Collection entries
================================

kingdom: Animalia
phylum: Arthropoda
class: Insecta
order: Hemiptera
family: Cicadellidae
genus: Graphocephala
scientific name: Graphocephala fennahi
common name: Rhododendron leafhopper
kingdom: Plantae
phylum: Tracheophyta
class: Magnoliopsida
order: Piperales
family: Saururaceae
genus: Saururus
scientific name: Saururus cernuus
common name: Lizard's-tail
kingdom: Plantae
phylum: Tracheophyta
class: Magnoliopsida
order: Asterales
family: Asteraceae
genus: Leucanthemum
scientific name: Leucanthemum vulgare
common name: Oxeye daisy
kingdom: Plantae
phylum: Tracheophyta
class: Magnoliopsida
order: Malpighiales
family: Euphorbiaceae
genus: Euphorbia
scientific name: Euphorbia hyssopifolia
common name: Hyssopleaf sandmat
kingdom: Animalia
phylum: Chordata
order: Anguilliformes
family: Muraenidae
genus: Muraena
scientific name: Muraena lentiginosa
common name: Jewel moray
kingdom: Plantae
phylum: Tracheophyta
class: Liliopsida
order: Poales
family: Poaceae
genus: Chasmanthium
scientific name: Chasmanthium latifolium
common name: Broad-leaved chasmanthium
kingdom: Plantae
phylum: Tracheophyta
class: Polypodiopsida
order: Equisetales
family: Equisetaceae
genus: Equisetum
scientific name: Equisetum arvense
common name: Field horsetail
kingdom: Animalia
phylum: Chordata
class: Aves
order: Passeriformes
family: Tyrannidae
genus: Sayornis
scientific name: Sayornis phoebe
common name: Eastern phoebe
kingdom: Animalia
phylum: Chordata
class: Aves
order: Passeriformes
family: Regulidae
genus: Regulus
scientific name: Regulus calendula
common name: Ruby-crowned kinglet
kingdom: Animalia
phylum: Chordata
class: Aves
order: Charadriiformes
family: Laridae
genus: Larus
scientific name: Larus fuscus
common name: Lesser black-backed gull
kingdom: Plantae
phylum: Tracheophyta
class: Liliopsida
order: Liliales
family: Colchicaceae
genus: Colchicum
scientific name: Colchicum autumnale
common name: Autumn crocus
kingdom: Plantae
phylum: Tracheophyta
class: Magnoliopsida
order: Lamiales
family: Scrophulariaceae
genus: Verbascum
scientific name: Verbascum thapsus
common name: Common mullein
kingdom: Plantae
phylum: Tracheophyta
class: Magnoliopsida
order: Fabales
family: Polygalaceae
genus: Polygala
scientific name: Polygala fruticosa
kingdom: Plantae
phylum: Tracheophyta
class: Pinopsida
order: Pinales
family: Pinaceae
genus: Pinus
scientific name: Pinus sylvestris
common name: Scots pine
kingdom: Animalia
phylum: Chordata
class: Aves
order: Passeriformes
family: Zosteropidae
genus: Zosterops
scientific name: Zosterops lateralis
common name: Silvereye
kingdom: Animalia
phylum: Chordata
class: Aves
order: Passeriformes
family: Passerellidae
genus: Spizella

================================

* [Set problem]:
Please rewrite the material, swapping every "common name" for "vernacular name" and leaving everything else unchanged.

* [Expected output]:
kingdom: Animalia
phylum: Arthropoda
class: Insecta
order: Hemiptera
family: Cicadellidae
genus: Graphocephala
scientific name: Graphocephala fennahi
vernacular name: Rhododendron leafhopper
kingdom: Plantae
phylum: Tracheophyta
class: Magnoliopsida
order: Piperales
family: Saururaceae
genus: Saururus
scientific name: Saururus cernuus
vernacular name: Lizard's-tail
kingdom: Plantae
phylum: Tracheophyta
class: Magnoliopsida
order: Asterales
family: Asteraceae
genus: Leucanthemum
scientific name: Leucanthemum vulgare
vernacular name: Oxeye daisy
kingdom: Plantae
phylum: Tracheophyta
class: Magnoliopsida
order: Malpighiales
family: Euphorbiaceae
genus: Euphorbia
scientific name: Euphorbia hyssopifolia
vernacular name: Hyssopleaf sandmat
kingdom: Animalia
phylum: Chordata
order: Anguilliformes
family: Muraenidae
genus: Muraena
scientific name: Muraena lentiginosa
vernacular name: Jewel moray
kingdom: Plantae
phylum: Tracheophyta
class: Liliopsida
order: Poales
family: Poaceae
genus: Chasmanthium
scientific name: Chasmanthium latifolium
vernacular name: Broad-leaved chasmanthium
kingdom: Plantae
phylum: Tracheophyta
class: Polypodiopsida
order: Equisetales
family: Equisetaceae
genus: Equisetum
scientific name: Equisetum arvense
vernacular name: Field horsetail
kingdom: Animalia
phylum: Chordata
class: Aves
order: Passeriformes
family: Tyrannidae
genus: Sayornis
scientific name: Sayornis phoebe
vernacular name: Eastern phoebe
kingdom: Animalia
phylum: Chordata
class: Aves
order: Passeriformes
family: Regulidae
genus: Regulus
scientific name: Regulus calendula
vernacular name: Ruby-crowned kinglet
kingdom: Animalia
phylum: Chordata
class: Aves
order: Charadriiformes
family: Laridae
genus: Larus
scientific name: Larus fuscus
vernacular name: Lesser black-backed gull
kingdom: Plantae
phylum: Tracheophyta
class: Liliopsida
order: Liliales
family: Colchicaceae
genus: Colchicum
scientific name: Colchicum autumnale
vernacular name: Autumn crocus
kingdom: Plantae
phylum: Tracheophyta
class: Magnoliopsida
order: Lamiales
family: Scrophulariaceae
genus: Verbascum
scientific name: Verbascum thapsus
vernacular name: Common mullein
kingdom: Plantae
phylum: Tracheophyta
class: Magnoliopsida
order: Fabales
family: Polygalaceae
genus: Polygala
scientific name: Polygala fruticosa
kingdom: Plantae
phylum: Tracheophyta
class: Pinopsida
order: Pinales
family: Pinaceae
genus: Pinus
scientific name: Pinus sylvestris
vernacular name: Scots pine
kingdom: Animalia
phylum: Chordata
class: Aves
order: Passeriformes
family: Zosteropidae
genus: Zosterops
scientific name: Zosterops lateralis
vernacular name: Silvereye
kingdom: Animalia
phylum: Chordata
class: Aves
order: Passeriformes
family: Passerellidae
genus: Spizella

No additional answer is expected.